Helen Tregidga says she loved doing her PhD at the time. And looking back, she loved it even more.
“I wanted to know what it meant for an organisation to claim to be 'sustainable'. Being able to focus on something you're incredibly interested in full-time, supported by a scholarship and supervisors who are interested in what you're doing – what a luxury! I want to do another one.”
It's a world away from her “great, but busy” transition to life as an academic, with the demands of teaching and pressure to publish upon her. She says she treated her PhD like a job, and conscientiously worked her way through to the end. “I worked on it every day. I didn't want to get into the habit of not doing it.”

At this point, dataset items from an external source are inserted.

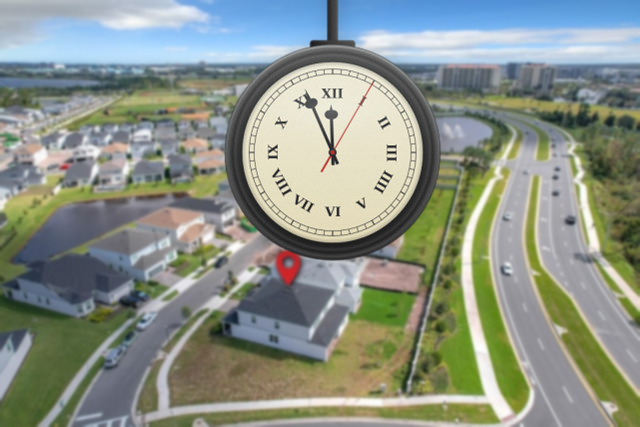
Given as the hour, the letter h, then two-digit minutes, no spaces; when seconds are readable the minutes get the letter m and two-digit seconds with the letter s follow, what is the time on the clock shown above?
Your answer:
11h56m05s
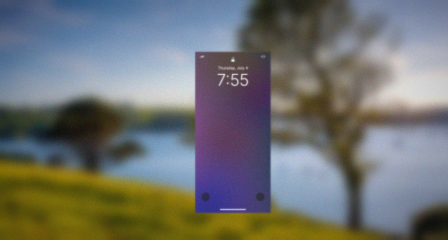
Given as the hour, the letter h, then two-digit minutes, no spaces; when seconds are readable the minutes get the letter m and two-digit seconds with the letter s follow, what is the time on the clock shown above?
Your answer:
7h55
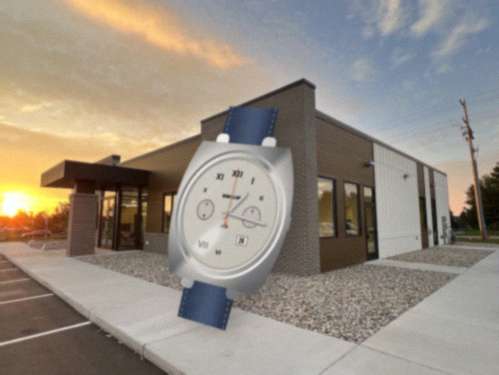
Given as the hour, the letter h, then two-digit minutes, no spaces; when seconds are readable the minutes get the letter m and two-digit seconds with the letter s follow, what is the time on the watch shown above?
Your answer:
1h16
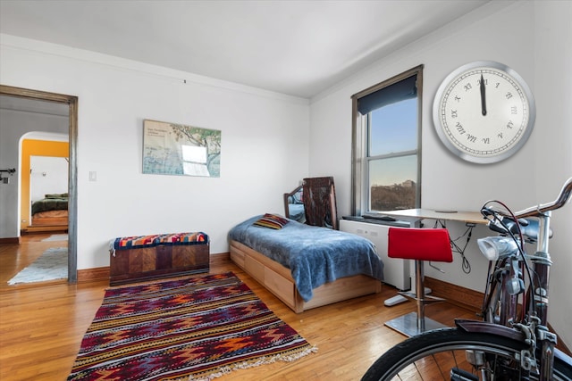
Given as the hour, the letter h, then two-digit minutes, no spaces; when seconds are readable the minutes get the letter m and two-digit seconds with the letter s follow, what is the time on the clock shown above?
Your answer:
12h00
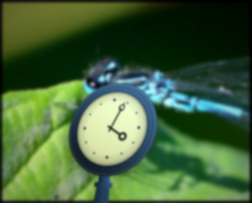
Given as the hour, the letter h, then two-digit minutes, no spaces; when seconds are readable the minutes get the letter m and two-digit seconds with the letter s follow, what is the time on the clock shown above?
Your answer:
4h04
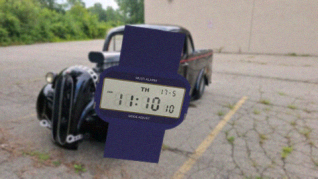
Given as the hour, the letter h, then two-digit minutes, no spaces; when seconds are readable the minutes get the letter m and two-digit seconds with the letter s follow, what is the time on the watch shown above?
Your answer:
11h10m10s
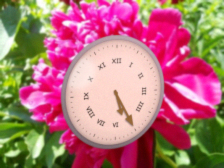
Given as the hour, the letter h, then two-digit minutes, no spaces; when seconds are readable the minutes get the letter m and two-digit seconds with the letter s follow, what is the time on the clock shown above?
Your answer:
5h25
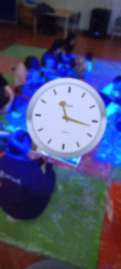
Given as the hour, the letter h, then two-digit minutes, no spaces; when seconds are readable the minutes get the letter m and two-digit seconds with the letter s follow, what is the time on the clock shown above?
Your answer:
11h17
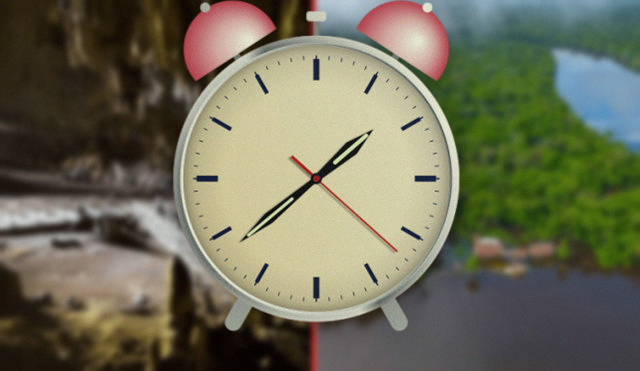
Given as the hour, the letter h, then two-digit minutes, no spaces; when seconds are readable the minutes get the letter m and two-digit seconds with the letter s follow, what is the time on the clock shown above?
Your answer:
1h38m22s
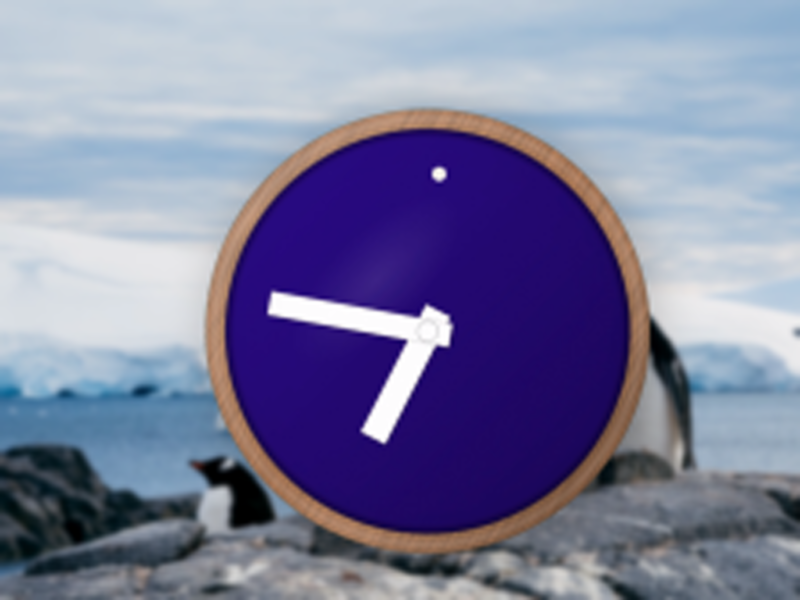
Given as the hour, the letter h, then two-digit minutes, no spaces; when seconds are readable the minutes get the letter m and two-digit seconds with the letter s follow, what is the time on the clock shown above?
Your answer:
6h46
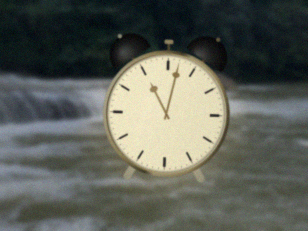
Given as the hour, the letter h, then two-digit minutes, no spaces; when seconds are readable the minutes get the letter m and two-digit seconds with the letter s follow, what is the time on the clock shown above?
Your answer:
11h02
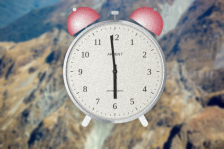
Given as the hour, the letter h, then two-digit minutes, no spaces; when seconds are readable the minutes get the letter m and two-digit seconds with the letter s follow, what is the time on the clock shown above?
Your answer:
5h59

The secret, she says, is great supervisors. “You put so much trust in this one relationship. They will tell you when you're ready to submit, and you rely on them not to embarrass you by letting you submit something which is not ready. If you are even considering doing a PhD, start thinking about your supervisor. Ask around, talk to other students. Make sure you are happy.”
Even when Helen's primary supervisor moved away to Christchurch, the pair maintained a good relationship and stayed in close communication. “I had my doubts the distance arrangement would work well, but he was fantastic. He even flew me to Christchurch for a week at one stage.”

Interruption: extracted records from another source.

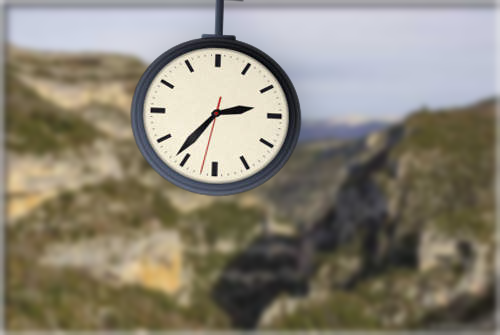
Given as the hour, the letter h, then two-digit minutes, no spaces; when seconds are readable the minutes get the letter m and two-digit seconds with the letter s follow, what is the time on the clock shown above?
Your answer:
2h36m32s
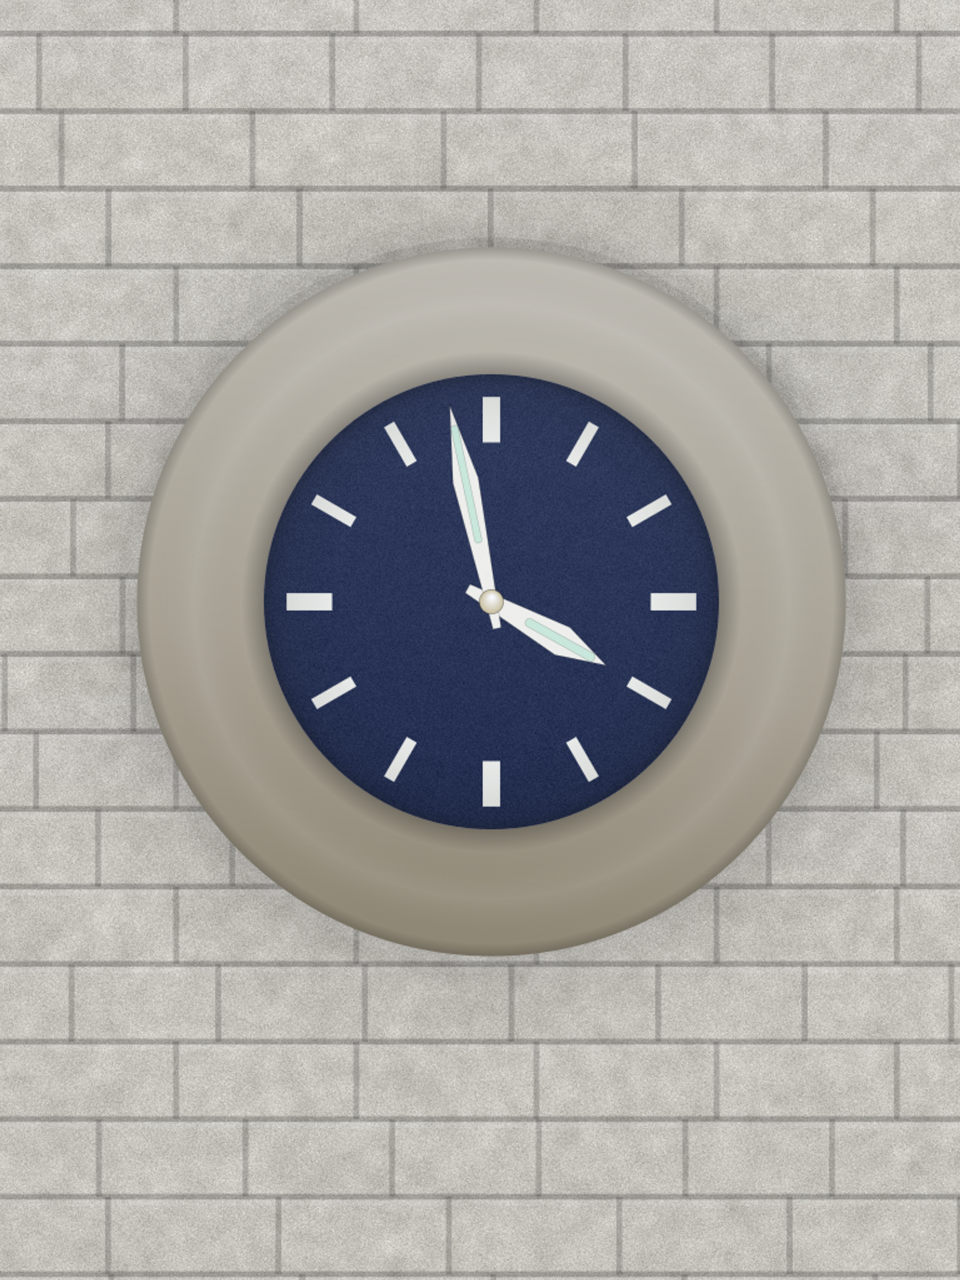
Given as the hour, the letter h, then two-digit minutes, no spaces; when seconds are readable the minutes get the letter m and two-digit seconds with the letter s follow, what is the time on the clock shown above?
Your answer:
3h58
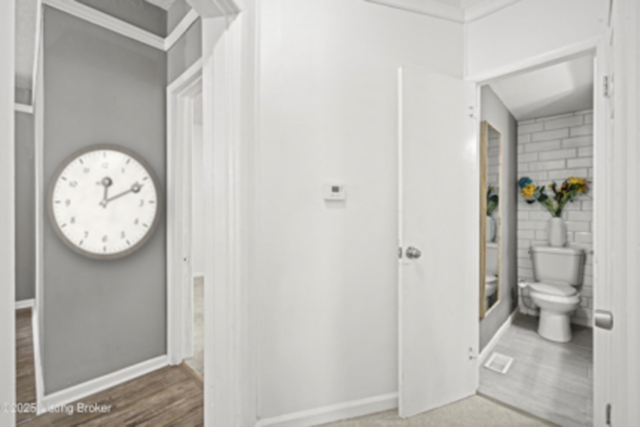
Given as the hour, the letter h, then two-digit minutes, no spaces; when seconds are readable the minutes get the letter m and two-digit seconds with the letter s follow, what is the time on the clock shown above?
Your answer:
12h11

While Helen's supervisors guided her through her project, they never pressured her to publish. “Our philosophy was, get the PhD done, publish later. Only if a journal article was directly relevant and helped with writing the PhD did we consider it, and I only did this once.”

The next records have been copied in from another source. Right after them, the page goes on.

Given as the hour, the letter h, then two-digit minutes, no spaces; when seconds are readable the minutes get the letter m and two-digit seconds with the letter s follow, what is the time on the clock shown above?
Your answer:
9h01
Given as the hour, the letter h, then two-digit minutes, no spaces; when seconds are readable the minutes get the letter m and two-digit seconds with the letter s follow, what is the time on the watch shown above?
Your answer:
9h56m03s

Her focus paid off, with Helen winning the praise of an international publishing house with the Emerald/EFMD Outstanding Doctoral Thesis Award. And as a young academic with a PhD complete and ripe for generating publications, Helen was snapped up for a lecturing position, and promoted soon afterwards.
“Then, the first article I sent off from the thesis was rejected outright! One minute I'm being told it's an award-winning thesis, then I get a complete rejection.”
You do have to develop a tough skin, says Helen, and to take pride in your achievements.
“I celebrated getting my literature review finished, submitting my first draft, receiving my examiners' reports. They are all significant milestones, and a PhD is a long journey – you need to congratulate yourself every chance you get!”
“When you're at university, it's easy to forget that having a doctorate is a big achievement because so many people in that environment have one. But it is a big deal, it's something relatively few people ever attain and it is something to be truly proud of.”
Helen's thesis has been formally recognised by the Division of Commerce as being of exceptional quality.